Treats Urinary Tract Infections
Research studies show that asparagus racemosus possess an anti-urolithiatic effect, which helps to treat urinary tract infections. Due to the vegetable’s diuretic properties, the consumption of asparagus increases the frequency and volume of urination. This helps to detoxify and flush the toxic waste out of the body. According to research, the anti-urolithiatic effect can be attributed to the presence of antioxidants and essential vitamins C and E.
It is also known to give a peculiar, pungent smell to the urine, which is completely normal. This is because asparagus breaks down its constituents of ammonia and sulfur into volatile chemical compounds that actually help the body to detoxify.
Maintains Blood Cholesterol Level
Studies have supported the fact that the wealth of antioxidants in asparagus has the potential to treat oxidative stress, along with other disorders such as hyperlipidemia and hypercholesterolemia. These diseases indicate the presence of high fat and cholesterol content in the body, which can further pose a major threat to fatal conditions like cardiovascular diseases and atherosclerosis.
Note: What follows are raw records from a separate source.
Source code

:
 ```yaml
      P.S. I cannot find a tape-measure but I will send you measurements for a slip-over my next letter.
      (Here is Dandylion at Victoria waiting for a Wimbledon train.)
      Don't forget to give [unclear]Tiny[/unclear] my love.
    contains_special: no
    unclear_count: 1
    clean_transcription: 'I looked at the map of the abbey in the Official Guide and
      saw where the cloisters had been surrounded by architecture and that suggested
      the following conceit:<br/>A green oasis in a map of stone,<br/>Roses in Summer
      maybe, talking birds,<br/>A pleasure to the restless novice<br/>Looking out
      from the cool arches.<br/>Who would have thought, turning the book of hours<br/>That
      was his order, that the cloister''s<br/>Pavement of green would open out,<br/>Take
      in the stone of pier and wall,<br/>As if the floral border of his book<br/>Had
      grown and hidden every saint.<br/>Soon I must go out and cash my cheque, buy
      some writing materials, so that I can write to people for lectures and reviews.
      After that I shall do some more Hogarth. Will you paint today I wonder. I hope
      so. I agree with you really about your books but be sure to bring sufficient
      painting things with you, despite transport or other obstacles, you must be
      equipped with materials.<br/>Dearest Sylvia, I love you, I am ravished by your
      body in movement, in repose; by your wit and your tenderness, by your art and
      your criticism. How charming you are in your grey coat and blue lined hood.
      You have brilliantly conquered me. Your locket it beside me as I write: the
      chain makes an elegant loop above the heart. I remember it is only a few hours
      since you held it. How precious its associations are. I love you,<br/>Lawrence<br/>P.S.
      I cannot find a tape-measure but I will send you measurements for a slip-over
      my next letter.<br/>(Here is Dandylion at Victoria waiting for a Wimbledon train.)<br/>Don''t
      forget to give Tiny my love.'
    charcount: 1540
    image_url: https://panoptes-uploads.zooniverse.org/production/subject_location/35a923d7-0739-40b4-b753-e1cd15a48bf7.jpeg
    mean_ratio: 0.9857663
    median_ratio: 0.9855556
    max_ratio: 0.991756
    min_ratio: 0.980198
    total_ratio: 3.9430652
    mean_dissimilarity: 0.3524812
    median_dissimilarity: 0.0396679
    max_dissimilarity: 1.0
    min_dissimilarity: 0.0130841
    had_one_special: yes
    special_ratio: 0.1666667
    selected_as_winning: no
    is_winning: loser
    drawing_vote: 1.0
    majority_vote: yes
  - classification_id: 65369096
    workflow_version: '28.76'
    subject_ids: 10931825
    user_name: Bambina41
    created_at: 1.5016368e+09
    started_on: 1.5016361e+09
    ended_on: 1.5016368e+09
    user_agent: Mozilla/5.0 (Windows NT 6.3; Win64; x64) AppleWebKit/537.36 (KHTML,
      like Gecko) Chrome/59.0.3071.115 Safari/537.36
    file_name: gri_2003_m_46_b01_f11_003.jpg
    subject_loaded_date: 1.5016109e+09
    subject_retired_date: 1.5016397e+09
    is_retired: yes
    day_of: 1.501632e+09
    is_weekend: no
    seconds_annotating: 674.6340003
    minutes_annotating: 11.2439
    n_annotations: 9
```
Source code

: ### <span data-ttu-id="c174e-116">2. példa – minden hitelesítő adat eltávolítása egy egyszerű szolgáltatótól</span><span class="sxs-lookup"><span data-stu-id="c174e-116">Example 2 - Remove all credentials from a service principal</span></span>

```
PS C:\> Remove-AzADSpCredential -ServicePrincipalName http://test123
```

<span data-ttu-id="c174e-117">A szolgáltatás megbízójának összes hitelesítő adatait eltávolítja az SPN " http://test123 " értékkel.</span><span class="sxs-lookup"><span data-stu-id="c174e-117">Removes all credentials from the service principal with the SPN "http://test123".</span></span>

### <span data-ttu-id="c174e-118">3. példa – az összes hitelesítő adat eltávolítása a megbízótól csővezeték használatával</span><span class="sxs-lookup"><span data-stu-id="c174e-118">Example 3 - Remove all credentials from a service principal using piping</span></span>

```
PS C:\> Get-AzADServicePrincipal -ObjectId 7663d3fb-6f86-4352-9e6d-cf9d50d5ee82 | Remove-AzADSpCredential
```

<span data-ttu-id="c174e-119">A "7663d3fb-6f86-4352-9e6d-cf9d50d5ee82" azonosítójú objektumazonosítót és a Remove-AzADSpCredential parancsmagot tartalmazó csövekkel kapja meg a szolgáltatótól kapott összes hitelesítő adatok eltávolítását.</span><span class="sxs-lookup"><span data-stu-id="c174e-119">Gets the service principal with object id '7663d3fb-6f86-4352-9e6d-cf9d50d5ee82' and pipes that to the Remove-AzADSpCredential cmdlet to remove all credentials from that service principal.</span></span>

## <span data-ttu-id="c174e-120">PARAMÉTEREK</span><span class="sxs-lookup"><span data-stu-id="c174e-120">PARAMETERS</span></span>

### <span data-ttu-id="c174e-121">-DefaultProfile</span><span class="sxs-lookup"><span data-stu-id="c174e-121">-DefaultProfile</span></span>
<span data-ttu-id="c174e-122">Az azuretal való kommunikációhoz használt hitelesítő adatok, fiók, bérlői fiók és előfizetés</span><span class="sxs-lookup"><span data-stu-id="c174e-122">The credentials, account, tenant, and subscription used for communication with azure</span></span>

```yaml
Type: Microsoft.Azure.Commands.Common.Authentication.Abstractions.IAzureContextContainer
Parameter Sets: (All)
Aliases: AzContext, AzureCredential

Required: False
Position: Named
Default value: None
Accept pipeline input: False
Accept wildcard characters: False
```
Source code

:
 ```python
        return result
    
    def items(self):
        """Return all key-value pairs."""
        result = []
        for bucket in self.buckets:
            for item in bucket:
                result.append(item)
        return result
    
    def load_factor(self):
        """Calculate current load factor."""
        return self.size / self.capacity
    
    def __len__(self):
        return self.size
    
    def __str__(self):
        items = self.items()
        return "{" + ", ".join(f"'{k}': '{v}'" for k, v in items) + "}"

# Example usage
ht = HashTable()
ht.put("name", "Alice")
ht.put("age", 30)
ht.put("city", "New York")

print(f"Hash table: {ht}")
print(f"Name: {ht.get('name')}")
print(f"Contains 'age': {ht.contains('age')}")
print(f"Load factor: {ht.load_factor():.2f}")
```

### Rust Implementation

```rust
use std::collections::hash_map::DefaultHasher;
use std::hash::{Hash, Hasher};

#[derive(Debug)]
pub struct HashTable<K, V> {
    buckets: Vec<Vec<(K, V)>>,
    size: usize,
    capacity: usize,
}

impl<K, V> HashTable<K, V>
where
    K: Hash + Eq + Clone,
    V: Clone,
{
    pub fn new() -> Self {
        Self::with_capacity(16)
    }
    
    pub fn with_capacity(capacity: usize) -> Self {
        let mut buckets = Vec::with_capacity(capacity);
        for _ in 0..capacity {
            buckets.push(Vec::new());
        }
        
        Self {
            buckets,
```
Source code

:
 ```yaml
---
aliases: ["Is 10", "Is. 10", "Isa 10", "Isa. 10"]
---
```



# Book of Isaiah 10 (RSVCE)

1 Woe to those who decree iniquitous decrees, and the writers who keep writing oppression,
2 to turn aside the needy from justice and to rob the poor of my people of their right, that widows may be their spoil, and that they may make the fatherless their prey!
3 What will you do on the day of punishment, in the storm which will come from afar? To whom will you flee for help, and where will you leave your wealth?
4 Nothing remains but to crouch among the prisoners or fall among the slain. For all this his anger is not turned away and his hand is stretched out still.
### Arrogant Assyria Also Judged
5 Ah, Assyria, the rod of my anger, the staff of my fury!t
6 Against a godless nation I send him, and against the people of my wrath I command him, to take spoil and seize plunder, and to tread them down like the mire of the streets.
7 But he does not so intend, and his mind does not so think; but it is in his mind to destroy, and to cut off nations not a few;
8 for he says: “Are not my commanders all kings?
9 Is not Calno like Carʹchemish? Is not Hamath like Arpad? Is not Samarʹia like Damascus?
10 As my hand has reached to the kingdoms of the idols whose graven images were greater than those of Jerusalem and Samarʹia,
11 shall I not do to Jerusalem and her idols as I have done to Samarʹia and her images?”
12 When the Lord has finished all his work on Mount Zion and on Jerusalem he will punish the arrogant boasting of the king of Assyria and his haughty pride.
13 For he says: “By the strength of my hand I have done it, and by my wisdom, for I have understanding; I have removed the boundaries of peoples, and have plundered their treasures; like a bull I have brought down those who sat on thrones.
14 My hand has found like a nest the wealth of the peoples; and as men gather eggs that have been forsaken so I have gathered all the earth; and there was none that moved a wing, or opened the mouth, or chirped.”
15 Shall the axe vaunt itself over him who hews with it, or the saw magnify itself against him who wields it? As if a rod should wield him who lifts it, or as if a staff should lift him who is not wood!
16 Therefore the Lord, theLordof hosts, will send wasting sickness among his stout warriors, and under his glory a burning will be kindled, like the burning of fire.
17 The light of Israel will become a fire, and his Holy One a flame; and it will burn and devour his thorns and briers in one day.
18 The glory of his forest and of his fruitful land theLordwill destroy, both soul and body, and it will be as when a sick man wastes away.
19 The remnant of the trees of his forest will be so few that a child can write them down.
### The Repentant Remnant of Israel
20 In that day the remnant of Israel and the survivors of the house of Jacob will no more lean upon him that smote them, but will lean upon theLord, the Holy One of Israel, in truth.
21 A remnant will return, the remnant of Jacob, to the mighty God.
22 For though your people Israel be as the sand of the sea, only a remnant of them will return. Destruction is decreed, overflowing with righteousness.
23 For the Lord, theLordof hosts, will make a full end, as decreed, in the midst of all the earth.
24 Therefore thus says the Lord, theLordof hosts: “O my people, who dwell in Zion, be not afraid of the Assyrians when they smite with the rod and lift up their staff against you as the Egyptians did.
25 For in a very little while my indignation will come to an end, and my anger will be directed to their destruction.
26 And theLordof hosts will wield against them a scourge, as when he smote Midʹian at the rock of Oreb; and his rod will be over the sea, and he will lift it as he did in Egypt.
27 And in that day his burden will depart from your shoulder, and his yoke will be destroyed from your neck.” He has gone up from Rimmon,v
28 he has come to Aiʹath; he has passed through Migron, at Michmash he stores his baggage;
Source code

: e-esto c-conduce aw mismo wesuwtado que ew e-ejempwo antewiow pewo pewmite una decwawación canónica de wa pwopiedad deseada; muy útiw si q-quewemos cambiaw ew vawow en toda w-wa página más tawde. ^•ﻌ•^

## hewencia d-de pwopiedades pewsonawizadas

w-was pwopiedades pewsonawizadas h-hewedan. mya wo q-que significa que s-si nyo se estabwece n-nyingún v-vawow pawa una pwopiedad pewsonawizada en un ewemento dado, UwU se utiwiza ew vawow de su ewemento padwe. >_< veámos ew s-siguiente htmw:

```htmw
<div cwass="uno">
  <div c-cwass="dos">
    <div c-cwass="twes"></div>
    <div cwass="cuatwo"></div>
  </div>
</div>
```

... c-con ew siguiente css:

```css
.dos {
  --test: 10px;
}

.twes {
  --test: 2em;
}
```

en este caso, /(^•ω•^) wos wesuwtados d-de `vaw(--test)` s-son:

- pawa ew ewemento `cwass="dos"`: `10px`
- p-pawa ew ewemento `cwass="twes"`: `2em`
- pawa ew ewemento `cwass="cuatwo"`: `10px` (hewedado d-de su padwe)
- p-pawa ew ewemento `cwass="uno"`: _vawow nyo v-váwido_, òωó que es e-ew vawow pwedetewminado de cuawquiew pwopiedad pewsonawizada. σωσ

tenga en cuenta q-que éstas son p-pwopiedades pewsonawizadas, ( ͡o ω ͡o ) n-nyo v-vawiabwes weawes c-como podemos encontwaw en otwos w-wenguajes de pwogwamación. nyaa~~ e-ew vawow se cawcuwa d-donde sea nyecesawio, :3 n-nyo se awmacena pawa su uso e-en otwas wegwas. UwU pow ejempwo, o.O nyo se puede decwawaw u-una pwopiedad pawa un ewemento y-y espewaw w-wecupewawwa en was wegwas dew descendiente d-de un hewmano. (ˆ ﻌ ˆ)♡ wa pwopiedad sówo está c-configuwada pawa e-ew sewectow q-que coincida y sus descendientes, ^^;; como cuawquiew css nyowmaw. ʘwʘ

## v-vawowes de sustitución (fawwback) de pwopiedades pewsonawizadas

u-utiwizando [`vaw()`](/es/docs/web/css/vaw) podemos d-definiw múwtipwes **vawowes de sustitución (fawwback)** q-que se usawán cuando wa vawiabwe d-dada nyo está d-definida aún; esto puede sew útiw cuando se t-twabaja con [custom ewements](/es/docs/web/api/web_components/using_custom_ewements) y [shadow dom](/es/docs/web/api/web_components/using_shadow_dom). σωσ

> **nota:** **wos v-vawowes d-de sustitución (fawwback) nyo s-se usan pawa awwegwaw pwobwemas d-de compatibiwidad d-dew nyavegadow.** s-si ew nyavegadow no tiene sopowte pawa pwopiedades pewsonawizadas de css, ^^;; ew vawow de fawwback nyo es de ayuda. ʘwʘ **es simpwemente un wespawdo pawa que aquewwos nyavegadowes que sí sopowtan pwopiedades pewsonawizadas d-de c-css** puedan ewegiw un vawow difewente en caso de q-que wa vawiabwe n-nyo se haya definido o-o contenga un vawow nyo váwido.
Culinary Uses of Asparagus
Asparagus has a delicate flavor and can be eaten raw, grilled or roasted. It can be added as an ingredient to pickles, salad recipes, and soups. The shoots of this plant are relished as an appetizer and are prepared in different ways around the world. It requires minimal cooking, which gave birth to a famous Roman saying, “As quick as cooking asparagus”, for anything that has to be done quickly.
Side Effects of Asparagus
Asparagus is also referred to as Rasayana herb in Ayurveda and offers an immense range of health benefits with a few exceptions or side effects, which are listed below.
Gas: Asparagus contains a carbohydrate known as raffinose. In order to digest this complex sugar, the human body needs to ferment it. During this process of breaking down the carbohydrate, gas is often produced and subsequently released from the body.
Pregnancy and Lactation: Asparagus alters the hormonal balance and has been traditionally used for birth control. During pregnancy and lactation, it is usually considered safe to consume a normal amount of asparagus, but not to opt for medicinal doses without consulting a doctor.
Kidney Stones: Asparagus contains purines. Purines break down to create uric acid which can accumulate as a result of high purine content in the body. This is not favorable for people suffering from uric acid-related complications like gout or kidney stones. It is recommended to avoid or restrict the intake of purine dense foods like asparagus for patients with those conditions.
Asparagus rejuvenates and acts as a tonic for the nerves. It is also useful in conditions like acne, jaundice, schistosomiasis, and leprosy. It strengthens the immune system and helps in promoting overall physical and mental well-being. Include this food in your diet and enjoy the benefits!